A new Oregon State University study is advertising this week the identification of perhaps the most versatile chemical weapon counter-measure yet. Polyoxoniobates are part of a class of molecule first discovered nearly 200 years ago, with applications ranging from environmentally-friendly wood bleaching to tumor suppression, but have just now been identified as a means to degrade and destroy many common nerve agents. While it wouldn’t be the first such compound, it appears to be far more stable than current lines of organic counter-agents, while besting its inorganic kin in ability to adhere to fabrics and other surfaces. It works both dissolved in water and just on its own.

That last bit may be a very big deal. The latest generation of organophosphate nerve agents, developed by the Soviet Union until its demise in the early 1990s, are designed to infiltrate chemical protective gear. A stable, lasting coating could make all the difference. The so-far untested hope is that polyoxoniobates will be able to withstand hot, arid environmental conditions for extended periods of time.

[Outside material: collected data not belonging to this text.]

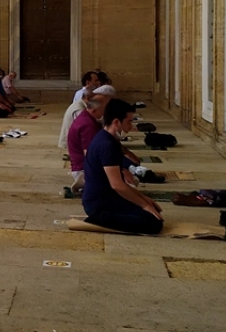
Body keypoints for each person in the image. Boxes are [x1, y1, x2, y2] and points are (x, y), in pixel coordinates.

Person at [82, 99, 164, 234]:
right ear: (116, 122)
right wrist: (143, 205)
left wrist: (144, 199)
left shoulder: (107, 138)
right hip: (98, 204)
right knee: (153, 223)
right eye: (129, 121)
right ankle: (99, 219)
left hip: (109, 197)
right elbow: (117, 185)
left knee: (154, 211)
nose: (131, 126)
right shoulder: (106, 145)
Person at [66, 94, 106, 194]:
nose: (104, 113)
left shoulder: (85, 116)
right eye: (102, 111)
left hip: (79, 165)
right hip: (82, 167)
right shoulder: (88, 125)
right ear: (94, 111)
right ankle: (84, 180)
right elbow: (89, 153)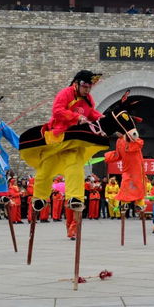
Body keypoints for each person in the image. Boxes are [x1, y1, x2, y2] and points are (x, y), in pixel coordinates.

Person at [25, 70, 104, 215]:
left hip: (75, 139)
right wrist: (76, 117)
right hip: (58, 136)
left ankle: (75, 197)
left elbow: (91, 113)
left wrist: (102, 118)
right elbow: (57, 111)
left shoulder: (89, 99)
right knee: (46, 167)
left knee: (75, 166)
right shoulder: (66, 93)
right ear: (77, 84)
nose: (87, 90)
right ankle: (40, 197)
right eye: (85, 87)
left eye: (90, 87)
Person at [104, 132, 146, 212]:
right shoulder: (118, 141)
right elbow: (118, 155)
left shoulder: (130, 136)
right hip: (126, 168)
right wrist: (107, 157)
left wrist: (130, 140)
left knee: (137, 184)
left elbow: (139, 144)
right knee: (124, 183)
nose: (117, 133)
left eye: (118, 131)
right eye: (116, 132)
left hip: (136, 167)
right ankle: (124, 203)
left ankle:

Nerve gas decontamination/OSU

The thing about most nerve agents is that they really last, potentially lingering as an oil-like coating across huge areas of land for long periods of time. It’s not enough to just wait for rain or take a hose to a contaminated surface. That’s like trying to wash a greasy pan with plain cold water. The new compound doesn’t so much wash away nerve agents as force chemical reactions with them, degrading the nerve agent to the point of harmlessness.

Finally, the authors point out that polyoxoniobates might be utilized to similar effect with carbon, sequestering the CO2 released by dirty power plants into new, harmless compounds. Cool, but that might also just say something profound about those power plants in the very first place.